START DATA EXTRACTS

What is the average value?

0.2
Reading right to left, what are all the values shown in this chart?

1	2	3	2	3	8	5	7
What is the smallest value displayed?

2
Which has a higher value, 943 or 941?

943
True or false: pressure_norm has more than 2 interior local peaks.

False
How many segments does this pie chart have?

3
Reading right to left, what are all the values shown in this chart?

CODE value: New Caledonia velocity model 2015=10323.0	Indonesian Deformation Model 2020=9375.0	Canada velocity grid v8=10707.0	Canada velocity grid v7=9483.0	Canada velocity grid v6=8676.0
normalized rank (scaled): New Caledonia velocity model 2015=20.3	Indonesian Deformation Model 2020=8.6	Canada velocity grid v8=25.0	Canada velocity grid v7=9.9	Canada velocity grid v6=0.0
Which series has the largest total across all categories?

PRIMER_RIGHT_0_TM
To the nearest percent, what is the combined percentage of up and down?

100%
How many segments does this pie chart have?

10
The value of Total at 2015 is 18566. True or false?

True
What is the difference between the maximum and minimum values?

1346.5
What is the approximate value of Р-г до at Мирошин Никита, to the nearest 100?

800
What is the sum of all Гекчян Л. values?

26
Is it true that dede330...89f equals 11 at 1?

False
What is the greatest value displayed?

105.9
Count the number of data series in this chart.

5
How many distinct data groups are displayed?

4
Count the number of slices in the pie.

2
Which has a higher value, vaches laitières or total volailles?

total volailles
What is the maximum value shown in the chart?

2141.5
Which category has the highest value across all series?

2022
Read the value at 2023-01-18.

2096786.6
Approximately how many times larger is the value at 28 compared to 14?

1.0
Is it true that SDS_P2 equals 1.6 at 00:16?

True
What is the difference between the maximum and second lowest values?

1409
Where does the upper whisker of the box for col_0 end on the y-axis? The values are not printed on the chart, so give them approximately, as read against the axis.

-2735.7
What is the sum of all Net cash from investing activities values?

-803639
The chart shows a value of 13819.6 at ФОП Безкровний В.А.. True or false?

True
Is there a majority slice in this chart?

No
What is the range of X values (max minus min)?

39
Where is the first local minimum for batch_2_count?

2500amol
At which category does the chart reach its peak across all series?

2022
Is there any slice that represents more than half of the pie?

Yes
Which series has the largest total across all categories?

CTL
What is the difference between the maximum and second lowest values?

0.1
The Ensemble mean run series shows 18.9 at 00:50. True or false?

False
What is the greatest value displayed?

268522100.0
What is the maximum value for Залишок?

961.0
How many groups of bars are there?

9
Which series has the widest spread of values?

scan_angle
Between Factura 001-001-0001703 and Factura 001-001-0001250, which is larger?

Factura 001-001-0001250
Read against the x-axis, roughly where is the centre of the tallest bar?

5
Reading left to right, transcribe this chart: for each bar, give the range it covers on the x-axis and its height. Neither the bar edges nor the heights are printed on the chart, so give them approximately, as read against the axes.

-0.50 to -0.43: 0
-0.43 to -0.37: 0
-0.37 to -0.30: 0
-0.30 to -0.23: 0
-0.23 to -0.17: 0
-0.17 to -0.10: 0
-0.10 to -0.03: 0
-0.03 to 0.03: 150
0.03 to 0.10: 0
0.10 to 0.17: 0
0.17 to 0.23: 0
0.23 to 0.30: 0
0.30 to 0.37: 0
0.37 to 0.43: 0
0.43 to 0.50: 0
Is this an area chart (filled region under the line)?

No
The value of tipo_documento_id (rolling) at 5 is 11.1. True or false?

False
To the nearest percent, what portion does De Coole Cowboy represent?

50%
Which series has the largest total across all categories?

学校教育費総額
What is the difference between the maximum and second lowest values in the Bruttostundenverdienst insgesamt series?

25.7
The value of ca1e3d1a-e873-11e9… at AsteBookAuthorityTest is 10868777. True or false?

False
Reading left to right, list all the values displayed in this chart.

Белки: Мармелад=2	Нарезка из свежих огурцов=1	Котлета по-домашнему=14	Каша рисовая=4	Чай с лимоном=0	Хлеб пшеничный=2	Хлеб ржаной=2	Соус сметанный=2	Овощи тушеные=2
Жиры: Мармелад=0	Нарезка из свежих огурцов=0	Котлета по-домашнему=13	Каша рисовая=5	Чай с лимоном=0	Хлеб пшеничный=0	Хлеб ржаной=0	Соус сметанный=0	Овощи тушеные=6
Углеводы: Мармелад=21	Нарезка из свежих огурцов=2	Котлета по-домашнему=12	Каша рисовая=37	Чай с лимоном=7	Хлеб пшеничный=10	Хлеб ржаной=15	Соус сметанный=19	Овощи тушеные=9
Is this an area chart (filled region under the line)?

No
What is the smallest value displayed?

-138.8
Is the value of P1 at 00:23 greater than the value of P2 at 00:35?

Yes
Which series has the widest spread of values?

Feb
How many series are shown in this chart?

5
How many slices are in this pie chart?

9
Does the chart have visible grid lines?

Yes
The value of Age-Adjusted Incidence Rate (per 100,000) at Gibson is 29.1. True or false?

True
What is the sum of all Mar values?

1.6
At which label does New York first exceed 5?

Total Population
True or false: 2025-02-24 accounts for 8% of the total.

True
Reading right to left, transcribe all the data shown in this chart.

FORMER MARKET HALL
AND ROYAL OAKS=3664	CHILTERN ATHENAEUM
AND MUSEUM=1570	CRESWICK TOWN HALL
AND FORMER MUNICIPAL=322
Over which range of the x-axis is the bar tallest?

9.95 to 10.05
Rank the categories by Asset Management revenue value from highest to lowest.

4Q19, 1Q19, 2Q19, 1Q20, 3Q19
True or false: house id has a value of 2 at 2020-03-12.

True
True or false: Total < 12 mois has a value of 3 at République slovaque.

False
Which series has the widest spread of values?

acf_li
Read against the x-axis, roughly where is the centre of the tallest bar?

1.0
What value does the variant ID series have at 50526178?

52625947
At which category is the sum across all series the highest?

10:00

END DATA EXTRACTS

■ WHAT YOU WILL DO ■
Gather every line of the data above that contains the string "Хлеб", and copy each of those lines in full.

■ SOLUTION ■
Белки: Мармелад=2	Нарезка из свежих огурцов=1	Котлета по-домашнему=14	Каша рисовая=4	Чай с лимоном=0	Хлеб пшеничный=2	Хлеб ржаной=2	Соус сметанный=2	Овощи тушеные=2
Жиры: Мармелад=0	Нарезка из свежих огурцов=0	Котлета по-домашнему=13	Каша рисовая=5	Чай с лимоном=0	Хлеб пшеничный=0	Хлеб ржаной=0	Соус сметанный=0	Овощи тушеные=6
Углеводы: Мармелад=21	Нарезка из свежих огурцов=2	Котлета по-домашнему=12	Каша рисовая=37	Чай с лимоном=7	Хлеб пшеничный=10	Хлеб ржаной=15	Соус сметанный=19	Овощи тушеные=9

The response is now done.